Construction of the 450mm diameter outlet sewer was particularly difficult. The level of the existing upstream sewers and CSO meant that the pipes were 6m deep in challenging ground conditions. Heavy clay soils with groundwater fissures meant that the excavation required constant dewatering during the very wet winter months. Silt management was required and constantly maintained throughout the works to prevent any detriment to the adjacent watercourse.
Weholite was selected to supply the large diameter storage pipes. These were fabricated off-site and included manifold sections. They were delivered to site in units up to 10m long and welded together in situ by the supplier on site.
Installation of the storage pipes up to 4m deep was carried out by MMB. Early engagement with plant supplier Potter Plant Hire meant that use of a long-reach excavator was suggested. This improved the construction methodology as the 22m reach of the excavator meant that all construction activities could be carried out from one side of the excavation.
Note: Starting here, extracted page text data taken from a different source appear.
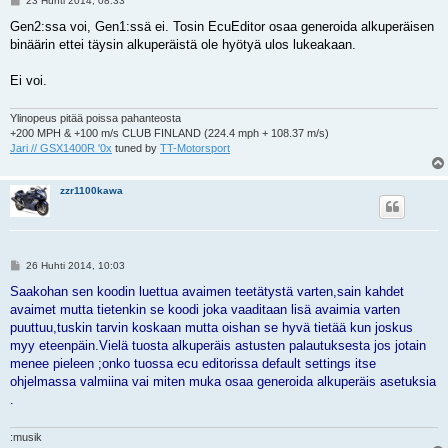
23 Huhti 2014, 08:33
i
e
Gen2:ssa voi, Gen1:ssä ei. Tosin EcuEditor osaa generoida alkuperäisen
s
binäärin ettei täysin alkuperäistä ole hyötyä ulos lukeakaan.
t
i
Ei voi.
Ylinopeus pitää poissa pahanteosta
+200 MPH & +100 m/s CLUB FINLAND (224.4 mph + 108.37 m/s)
Jari // GSX1400R '0x
tuned by
TT-Motorsport
zzr1100kawa
V
26 Huhti 2014, 10:03
i
e
Saakohan sen koodin luettua avaimen teetätystä varten,sain kahdet
s
avaimet mutta tietenkin se koodi joka vaaditaan lisä avaimia varten
t
i
puuttuu,tuskin tarvin koskaan mutta oishan se hyvä tietää kun joskus
myy eteenpäin.Vielä tuosta alkuperäis astusten palautuksesta jos jotain
menee pieleen ;onko tuossa ecu editorissa default settings itse
ohjelmassa valmiina vai miten muka osaa generoida alkuperäis asetuksia
.
:musik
This reduced the working area and the amount of plant required.
The 730m3 online storage was provided by 4 legs of 1400mm diameter, 120m long storage pipes. The site team developed an installation methodology with a bulldozer working in front of the pipe-layers to carry out the bulk of the excavation. An excavator working within the excavation set the final levels using a rotating laser, whilst the long-reach excavator laid pipe bedding, carried out the pipe installation and backfilled from the side of the excavation. Excluding earthworks, the pipe installation took approximately 4 weeks, allowing the excavation to be backfilled by Christmas.
MMB constructed the access points, utilising Pecafil permanent formwork to form an internal shutter so that the cover slabs do not transfer load onto the plastic turrets. Flows were diverted and the 730m3 storage was the first part of the scheme to become operational, allowing additional flows to be passed forward into the downstream system.
The location of the scheme within the grounds of the Great Yorkshire Showground, a national event venue, presented additional challenges to the successful delivery of the scheme. Construction could not get underway until after the UCI Road World Championships cycling event at the end of September 2019. The site is also critical for the Great Yorkshire Show, which is held annually in July.
As soon as the outline design was finalised, the team liaised with the landowners to plan the delivery of the project so that it was acceptable to all parties. The 730m3 storage pipes were sited in a critical parking area for the Great Yorkshire Show, and vehicle access through all other areas was also essential for this event. The programme was adapted to install these elements as early as possible and a contingency plan developed to assure the landowner that the event would not be impacted by the works.
Prior to the site works commencing, planning permission was required to upgrade the site access and prune the overhanging trees. Following liaison with both the Arboriculture Officer and highways department, planning permission was granted. Identifying potential blockers such as this very early in the delivery process meant that they could be addressed and avoided impact on the construction programme.
Ecological surveys were carried out during the design phase and the potential for great crested newts, a protected species, was identified. As the work locations were fixed by the hydraulics of the existing system, mitigation measures were required. Specialist fencing was installed to stop any great crested newts entering the site as construction was underway prior to the weather being cold enough for hibernation. The construction team carried out toolbox talks and maintained the fencing throughout construction.
As part of the optioneering process the design team used The Carbon Portal, Mott MacDonald's in-house carbon assessment tool, to assess capital and operational carbon. The updated solution reduced the total carbon impact by 66%.
At the time of writing (May 2020) construction of the scheme is well underway with all works downstream of the CSO completed. Construction of the additional storage upstream of the CSO is ongoing and due to be completed by late summer 2020.